• TASKS:
[1] In the review of the book on Danish TV drama, what price does the reviewer give for the book?
[2] Please print part of the review of the book on Danish TV drama, starting with "At times, the" and going on through "conditions of DR.".
[3] Carry on the review of the book on Danish TV drama from the point where it stops.

• TEXT UNDER STUDY:
At times, the analyses felt unanchored from the production context, the approach which had been so strongly advocated at the start, relying instead on more general narrative and dramaturgical theories. Often the textual analysis didn’t entirely illuminate the specificities of the Danish production culture, particularly in the Broen and Arvingerne chapters, and the disconnect of having two authors writing different sections started to come into view. The dependence on press reviews from outside Denmark to make sense of the textual qualities required more thought; insufficient attention is paid to how the series are culturally and institutionally positioned within different broadcasting territories which in turn shapes the critical responses and valued judgements. Nevertheless, there was much to learn about how the drama series make visible the cultural and material conditions of DR.
Leaving aside the content, it should be noted that this is an expensive book: prohibitively so at £75. In reading it for review, I noticed stylistic infelicities, grammatical errors and, at a more detailed level, factual inaccuracies: it’s Jonathan not ‘John’ Bignall, Murray Smith is an academic and not a ‘British TV writer and producer’ and Danish-language dramas are scheduled in the United Kingdom on Saturday, not Sunday, evening, to itemise but a few. I accept that the authors are not native English speakers but precisely because of that fact, and given the exorbitant price, there is an issue of how manuscripts are processed through the publishing production chain. Reading work by scholars writing from inside a particular broadcasting territory can be – and frequently is – a truly enlightening and rewarding experience; it is part of what enriches our discipline and expands our knowledge of it. That’s why it matters when one is distracted from the ideas by avoidable mistakes and problems with expression. My gripe here isn’t with the authors but with the publication production systems in which the art of editing seems to have been lost.

• EXTRACTED MATERIAL:

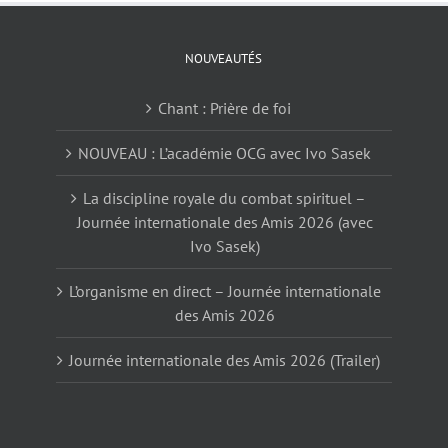
NOUVEAUTÉS
Chant : Prière de foi
NOUVEAU : L’académie OCG avec Ivo Sasek
La discipline royale du combat spirituel –
Journée internationale des Amis 2026 (avec
Ivo Sasek)
L’organisme en direct – Journée internationale
des Amis 2026
Journée internationale des Amis 2026 (Trailer)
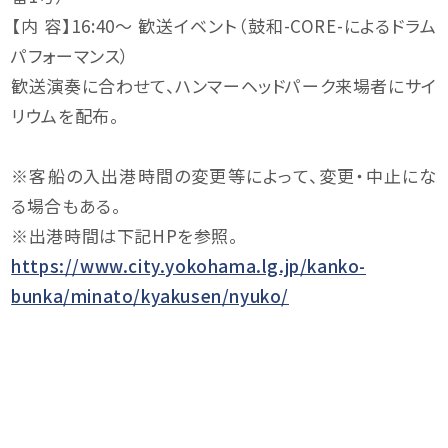
【内 容】16:40～ 歓送イベント（鼓和-CORE-によるドラム
パフォーマンス）
歓送演奏に合わせて、ハンマーヘッドパーク来場者にサイ
リウムを配布。
※客船の入出港時間の変更等によって、変更・中止にな
る場合もある。
※出港時間は下記HPを参照。
https://www.city.yokohama.lg.jp/kanko-
bunka/minato/kyakusen/nyuko/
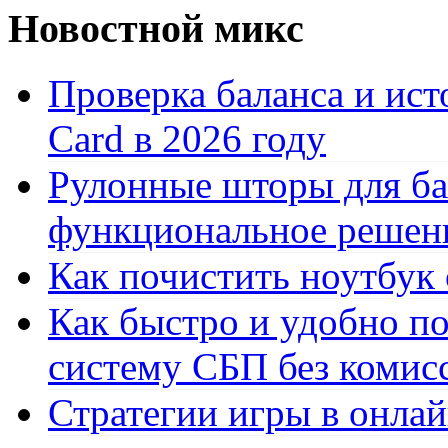
Новостной микс
Проверка баланса и ист
Card в 2026 году
Рулонные шторы для ба
функциональное решен
Как почистить ноутбук
Как быстро и удобно по
систему СБП без комис
Стратегии игры в онла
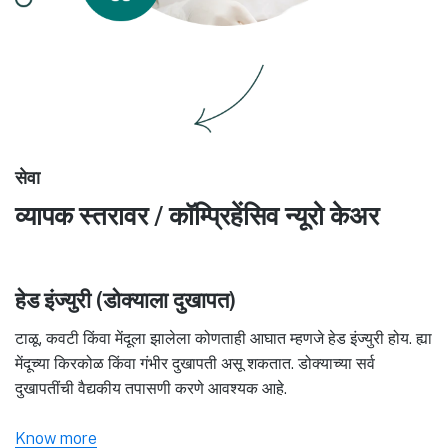
सेवा
व्यापक स्तरावर / कॉम्प्रिहेंसिव न्यूरो केअर
हेड इंज्युरी (डोक्याला दुखापत)
टाळू, कवटी किंवा मेंदूला झालेला कोणताही आघात म्हणजे हेड इंज्युरी होय. ह्या
मेंदूच्या किरकोळ किंवा गंभीर दुखापती असू शकतात. डोक्याच्या सर्व
दुखापतींची वैद्यकीय तपासणी करणे आवश्यक आहे.
Know more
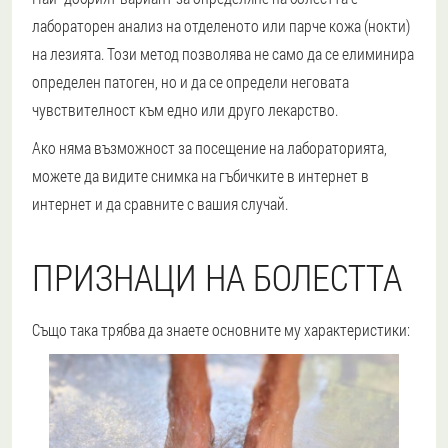
лабораторен анализ на отделеното или парче кожа (нокти)
на лезията. Този метод позволява не само да се елиминира
определен патоген, но и да се определи неговата
чувствителност към едно или друго лекарство.
Ако няма възможност за посещение на лабораторията,
можете да видите снимка на гъбичките в интернет в
интернет и да сравните с вашия случай.
ПРИЗНАЦИ НА БОЛЕСТТА
Също така трябва да знаете основните му характеристики:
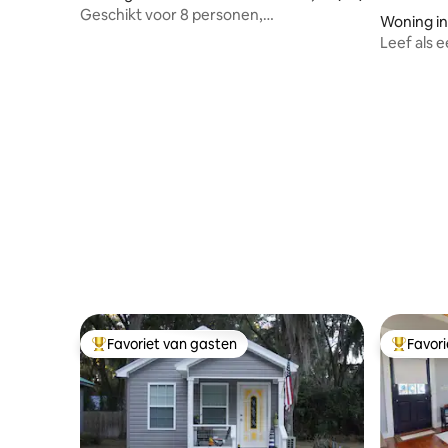
Geschikt voor 8 personen,
Woning in
huisdiervriendelijk, 2,5 km van het strand
Leef als 
Favoriet van gasten
Favor
Topfavoriet van gasten
Topfavor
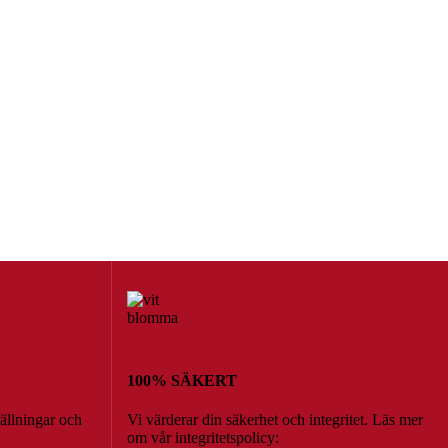
100% SÄKERT
tällningar och
Vi värderar din säkerhet och integritet. Läs mer
om vår integritetspolicy:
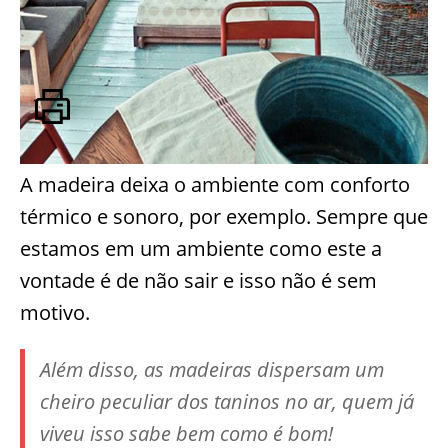
A madeira deixa o ambiente com conforto
térmico e sonoro, por exemplo. Sempre que
estamos em um ambiente como este a
vontade é de não sair e isso não é sem
motivo.
Além disso, as madeiras dispersam um
cheiro peculiar dos taninos no ar, quem já
viveu isso sabe bem como é bom!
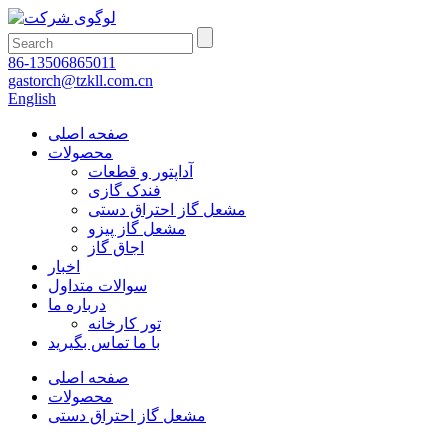
86-13506865011
gastorch@tzkll.com.cn
English
صفحه اصلی
محصولات
آداپتور و قطعات
فندک گازی
مشعل گاز احتراق دستی
مشعل گاز پیزو
اجاق گاز
اخبار
سوالات متداول
درباره ما
تور کارخانه
با ما تماس بگیرید
صفحه اصلی
محصولات
مشعل گاز احتراق دستی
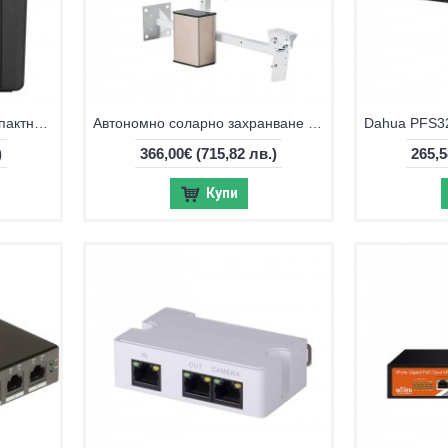
Hikvision DS-UPS600 – компактно резервирано захранване с AVR защита
Автономно соларно захранване за видеонаблюдение 120W с батерия, стойка
)
366,00€
(715,82 лв.)
265,
Купи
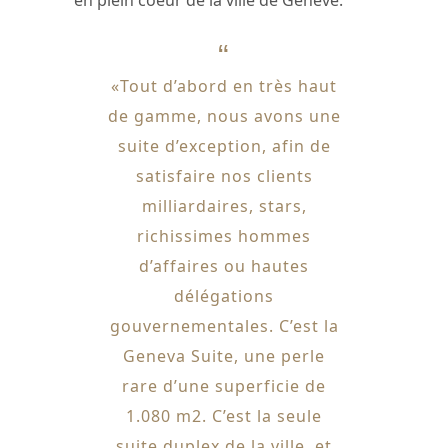
«Tout d’abord en très haut
de gamme, nous avons une
suite d’exception, afin de
satisfaire nos clients
milliardaires, stars,
richissimes hommes
d’affaires ou hautes
délégations
gouvernementales. C’est la
Geneva Suite, une perle
rare d’une superficie de
1.080 m2. C’est la seule
suite duplex de la ville, et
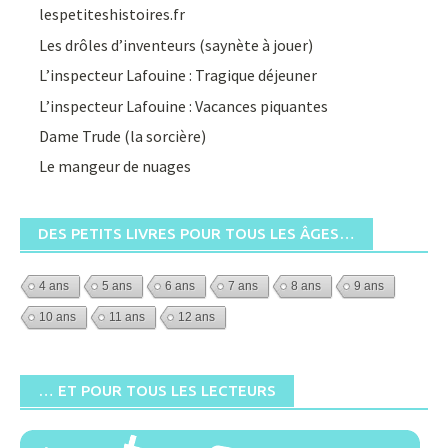
Les drôles d’inventeurs (saynète à jouer)
L’inspecteur Lafouine : Tragique déjeuner
L’inspecteur Lafouine : Vacances piquantes
Dame Trude (la sorcière)
Le mangeur de nuages
DES PETITS LIVRES POUR TOUS LES ÂGES…
4 ans
5 ans
6 ans
7 ans
8 ans
9 ans
10 ans
11 ans
12 ans
… ET POUR TOUS LES LECTEURS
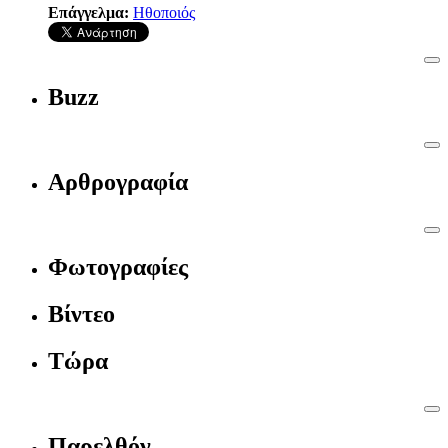
Επάγγελμα:
Ηθοποιός
Buzz
Αρθρογραφία
Φωτογραφίες
Βίντεο
Τώρα
Παρελθόν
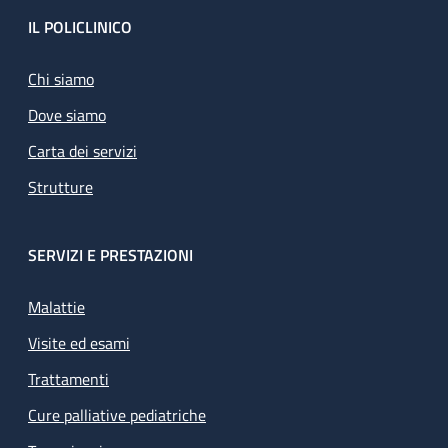
Footer
IL POLICLINICO
Chi siamo
Dove siamo
Carta dei servizi
Strutture
SERVIZI E PRESTAZIONI
Malattie
Visite ed esami
Trattamenti
Cure palliative pediatriche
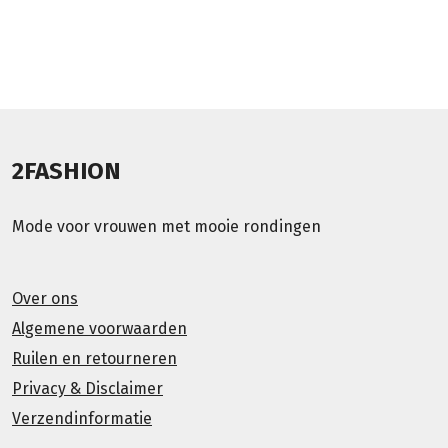
2FASHION
Mode voor vrouwen met mooie rondingen
Over ons
Algemene voorwaarden
Ruilen en retourneren
Privacy & Disclaimer
Verzendinformatie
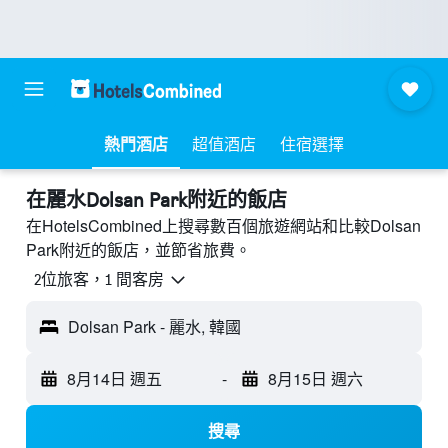
熱門酒店
超值酒店
住宿選擇
​在麗水Dolsan Park附近​的飯店
在HotelsCombined上搜尋數百個旅遊網站和比較Dolsan
Park附近的飯店，並節省旅費。
2位旅客，1 間客房
Dolsan Park - 麗水, 韓國
8月14日 週五
-
8月15日 週六
搜尋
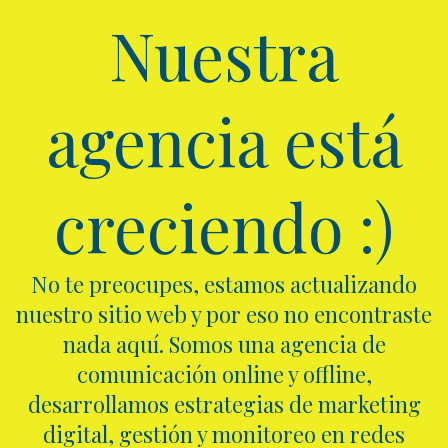
Nuestra
agencia está
creciendo :)
No te preocupes, estamos actualizando
nuestro sitio web y por eso no encontraste
nada aquí. Somos una agencia de
comunicación online y offline,
desarrollamos estrategias de marketing
digital, gestión y monitoreo en redes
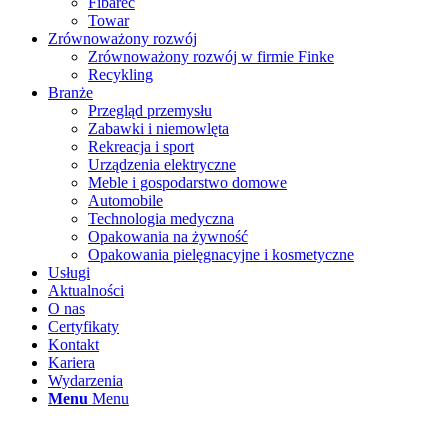
Fibarec
Towar
Zrównoważony rozwój
Zrównoważony rozwój w firmie Finke
Recykling
Branże
Przegląd przemysłu
Zabawki i niemowlęta
Rekreacja i sport
Urządzenia elektryczne
Meble i gospodarstwo domowe
Automobile
Technologia medyczna
Opakowania na żywność
Opakowania pielęgnacyjne i kosmetyczne
Usługi
Aktualności
O nas
Certyfikaty
Kontakt
Kariera
Wydarzenia
Menu
Menu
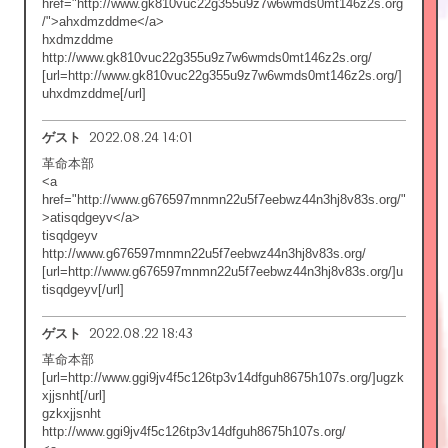
href="http://www.gk810vuc22g355u9z7w6wmds0mt146z2s.org
/">ahxdmzddme</a>
hxdmzddme
http://www.gk810vuc22g355u9z7w6wmds0mt146z2s.org/
[url=http://www.gk810vuc22g355u9z7w6wmds0mt146z2s.org/]
uhxdmzddme[/url]
2022.08.24 14:01
ゲスト
革命本部
<a
href="http://www.g676597mnmn22u5f7eebwz44n3hj8v83s.org/"
>atisqdgeyv</a>
tisqdgeyv
http://www.g676597mnmn22u5f7eebwz44n3hj8v83s.org/
[url=http://www.g676597mnmn22u5f7eebwz44n3hj8v83s.org/]u
tisqdgeyv[/url]
2022.08.22 18:43
ゲスト
革命本部
[url=http://www.ggi9jv4f5c126tp3v14dfguh8675h107s.org/]ugzk
xjjsnht[/url]
gzkxjjsnht
http://www.ggi9jv4f5c126tp3v14dfguh8675h107s.org/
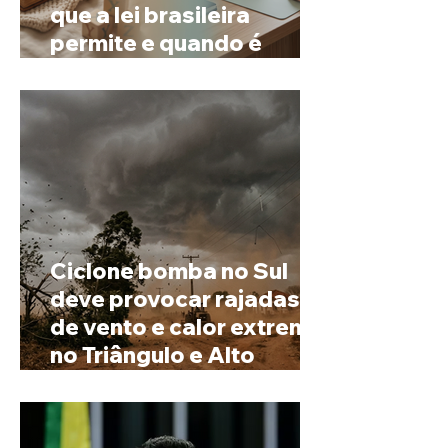
que a lei brasileira
permite e quando é
possível mudar o
prenome
Ciclone bomba no Sul
deve provocar rajadas
de vento e calor extremo
no Triângulo e Alto
Paranaíba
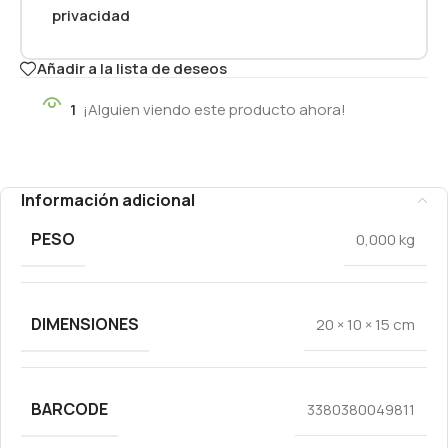
privacidad
Añadir a la lista de deseos
1
¡Alguien viendo este producto ahora!
Información adicional
PESO
0,000 kg
DIMENSIONES
20 × 10 × 15 cm
BARCODE
3380380049811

• TASK ANSWERS:
[1] £75.

[2]
At times, the analyses felt unanchored from the production context, the approach which had been so strongly advocated at the start, relying instead on more general narrative and dramaturgical theories. Often the textual analysis didn’t entirely illuminate the specificities of the Danish production culture, particularly in the Broen and Arvingerne chapters, and the disconnect of having two authors writing different sections started to come into view. The dependence on press reviews from outside Denmark to make sense of the textual qualities required more thought; insufficient attention is paid to how the series are culturally and institutionally positioned within different broadcasting territories which in turn shapes the critical responses and valued judgements. Nevertheless, there was much to learn about how the drama series make visible the cultural and material conditions of DR.

[3]
Nevertheless, the authors have put together a truly fascinating study, rich in detail about Danish public service broadcasting and its production ecology. The book can be recommended for its insight into the scaffolding behind the nation-based production culture which makes these dramas, one that absorbs lessons from inside and outside the nation. In this way, Beyond the Bridge adds another perspective on why Danish TV travels.